• INFORMATION GIVEN:
::::
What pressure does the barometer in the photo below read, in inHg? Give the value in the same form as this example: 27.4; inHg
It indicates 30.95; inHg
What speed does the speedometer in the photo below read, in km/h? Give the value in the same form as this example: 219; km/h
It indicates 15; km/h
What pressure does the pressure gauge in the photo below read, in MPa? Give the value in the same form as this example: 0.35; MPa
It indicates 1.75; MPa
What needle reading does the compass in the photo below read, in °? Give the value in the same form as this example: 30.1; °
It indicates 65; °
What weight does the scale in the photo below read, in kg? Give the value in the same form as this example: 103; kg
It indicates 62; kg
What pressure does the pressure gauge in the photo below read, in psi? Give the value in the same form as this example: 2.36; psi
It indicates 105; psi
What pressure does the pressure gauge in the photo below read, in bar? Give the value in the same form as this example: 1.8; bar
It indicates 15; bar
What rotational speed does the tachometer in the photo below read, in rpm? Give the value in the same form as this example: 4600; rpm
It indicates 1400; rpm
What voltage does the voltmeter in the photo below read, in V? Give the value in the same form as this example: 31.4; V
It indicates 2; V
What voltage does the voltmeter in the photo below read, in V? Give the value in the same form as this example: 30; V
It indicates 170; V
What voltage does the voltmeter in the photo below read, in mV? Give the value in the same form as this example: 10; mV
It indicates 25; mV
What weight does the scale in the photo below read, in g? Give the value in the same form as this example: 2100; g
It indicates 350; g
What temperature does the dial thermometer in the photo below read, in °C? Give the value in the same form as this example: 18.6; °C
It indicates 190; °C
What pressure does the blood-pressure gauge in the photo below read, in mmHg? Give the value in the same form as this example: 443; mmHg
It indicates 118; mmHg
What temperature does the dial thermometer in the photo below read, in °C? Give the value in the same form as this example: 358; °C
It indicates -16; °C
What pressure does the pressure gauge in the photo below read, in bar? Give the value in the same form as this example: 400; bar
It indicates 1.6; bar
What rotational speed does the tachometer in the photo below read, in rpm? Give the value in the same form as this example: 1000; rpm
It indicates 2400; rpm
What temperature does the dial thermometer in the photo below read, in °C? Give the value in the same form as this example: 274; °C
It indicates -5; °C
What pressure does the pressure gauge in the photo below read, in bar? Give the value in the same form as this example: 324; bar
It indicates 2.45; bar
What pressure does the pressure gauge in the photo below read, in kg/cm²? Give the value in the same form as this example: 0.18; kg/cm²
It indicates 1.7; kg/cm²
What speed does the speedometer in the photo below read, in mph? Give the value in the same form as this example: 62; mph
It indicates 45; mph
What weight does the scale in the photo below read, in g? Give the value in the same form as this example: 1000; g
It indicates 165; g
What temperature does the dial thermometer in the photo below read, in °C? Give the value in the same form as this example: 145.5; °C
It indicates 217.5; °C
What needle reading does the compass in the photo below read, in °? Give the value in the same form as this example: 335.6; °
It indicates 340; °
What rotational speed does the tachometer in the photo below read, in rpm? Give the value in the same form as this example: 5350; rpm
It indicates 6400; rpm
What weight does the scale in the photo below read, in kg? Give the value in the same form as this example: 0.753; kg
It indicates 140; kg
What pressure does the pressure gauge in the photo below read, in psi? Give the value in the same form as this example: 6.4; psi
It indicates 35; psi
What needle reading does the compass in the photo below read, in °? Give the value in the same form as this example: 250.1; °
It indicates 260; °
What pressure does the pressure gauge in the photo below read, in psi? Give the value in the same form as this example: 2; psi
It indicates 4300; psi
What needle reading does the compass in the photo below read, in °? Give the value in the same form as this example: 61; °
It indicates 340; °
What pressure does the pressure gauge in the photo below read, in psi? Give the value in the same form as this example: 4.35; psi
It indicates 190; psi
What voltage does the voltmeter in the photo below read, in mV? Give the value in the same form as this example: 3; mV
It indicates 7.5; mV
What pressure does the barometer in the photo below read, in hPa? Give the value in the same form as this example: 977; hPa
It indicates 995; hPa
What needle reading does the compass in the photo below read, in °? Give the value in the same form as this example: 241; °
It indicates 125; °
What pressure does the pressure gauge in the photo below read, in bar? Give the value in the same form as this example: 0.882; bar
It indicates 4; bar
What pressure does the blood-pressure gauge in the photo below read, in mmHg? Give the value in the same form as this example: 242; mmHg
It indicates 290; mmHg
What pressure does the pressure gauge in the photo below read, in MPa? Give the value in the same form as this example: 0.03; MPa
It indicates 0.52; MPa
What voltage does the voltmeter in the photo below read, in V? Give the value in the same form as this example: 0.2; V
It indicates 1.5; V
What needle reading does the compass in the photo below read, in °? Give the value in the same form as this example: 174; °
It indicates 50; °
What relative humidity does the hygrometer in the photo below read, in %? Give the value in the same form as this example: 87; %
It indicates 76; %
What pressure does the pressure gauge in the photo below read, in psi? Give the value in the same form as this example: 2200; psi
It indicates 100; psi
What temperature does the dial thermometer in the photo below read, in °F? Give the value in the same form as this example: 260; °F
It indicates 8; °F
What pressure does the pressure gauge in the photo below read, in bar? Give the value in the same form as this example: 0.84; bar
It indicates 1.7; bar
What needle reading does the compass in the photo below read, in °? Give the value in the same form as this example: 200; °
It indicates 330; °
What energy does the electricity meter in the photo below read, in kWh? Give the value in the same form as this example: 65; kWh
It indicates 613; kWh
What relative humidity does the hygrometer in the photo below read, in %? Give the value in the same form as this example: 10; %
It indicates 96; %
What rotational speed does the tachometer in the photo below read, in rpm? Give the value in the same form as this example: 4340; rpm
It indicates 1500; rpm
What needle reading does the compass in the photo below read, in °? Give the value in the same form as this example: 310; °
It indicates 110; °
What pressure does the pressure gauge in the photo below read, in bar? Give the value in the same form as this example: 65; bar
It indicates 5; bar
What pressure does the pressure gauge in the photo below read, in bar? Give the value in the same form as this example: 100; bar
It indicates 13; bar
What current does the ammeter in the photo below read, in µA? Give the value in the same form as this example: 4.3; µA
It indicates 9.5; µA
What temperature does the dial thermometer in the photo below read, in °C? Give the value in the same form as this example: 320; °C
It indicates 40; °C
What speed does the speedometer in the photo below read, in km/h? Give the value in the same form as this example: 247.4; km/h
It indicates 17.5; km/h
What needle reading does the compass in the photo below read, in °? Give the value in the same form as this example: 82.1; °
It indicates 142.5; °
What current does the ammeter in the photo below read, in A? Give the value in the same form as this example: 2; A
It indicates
::::
• EXERCISE OBJECTIVE:
Reproduce, word for word, the lines of the material that begin with the line containing "example: 0.03; MPa" and end with the line containing "It indicates 40; °C", both of those lines included.

• EXERCISE RESPONSE:
What pressure does the pressure gauge in the photo below read, in MPa? Give the value in the same form as this example: 0.03; MPa
It indicates 0.52; MPa
What voltage does the voltmeter in the photo below read, in V? Give the value in the same form as this example: 0.2; V
It indicates 1.5; V
What needle reading does the compass in the photo below read, in °? Give the value in the same form as this example: 174; °
It indicates 50; °
What relative humidity does the hygrometer in the photo below read, in %? Give the value in the same form as this example: 87; %
It indicates 76; %
What pressure does the pressure gauge in the photo below read, in psi? Give the value in the same form as this example: 2200; psi
It indicates 100; psi
What temperature does the dial thermometer in the photo below read, in °F? Give the value in the same form as this example: 260; °F
It indicates 8; °F
What pressure does the pressure gauge in the photo below read, in bar? Give the value in the same form as this example: 0.84; bar
It indicates 1.7; bar
What needle reading does the compass in the photo below read, in °? Give the value in the same form as this example: 200; °
It indicates 330; °
What energy does the electricity meter in the photo below read, in kWh? Give the value in the same form as this example: 65; kWh
It indicates 613; kWh
What relative humidity does the hygrometer in the photo below read, in %? Give the value in the same form as this example: 10; %
It indicates 96; %
What rotational speed does the tachometer in the photo below read, in rpm? Give the value in the same form as this example: 4340; rpm
It indicates 1500; rpm
What needle reading does the compass in the photo below read, in °? Give the value in the same form as this example: 310; °
It indicates 110; °
What pressure does the pressure gauge in the photo below read, in bar? Give the value in the same form as this example: 65; bar
It indicates 5; bar
What pressure does the pressure gauge in the photo below read, in bar? Give the value in the same form as this example: 100; bar
It indicates 13; bar
What current does the ammeter in the photo below read, in µA? Give the value in the same form as this example: 4.3; µA
It indicates 9.5; µA
What temperature does the dial thermometer in the photo below read, in °C? Give the value in the same form as this example: 320; °C
It indicates 40; °C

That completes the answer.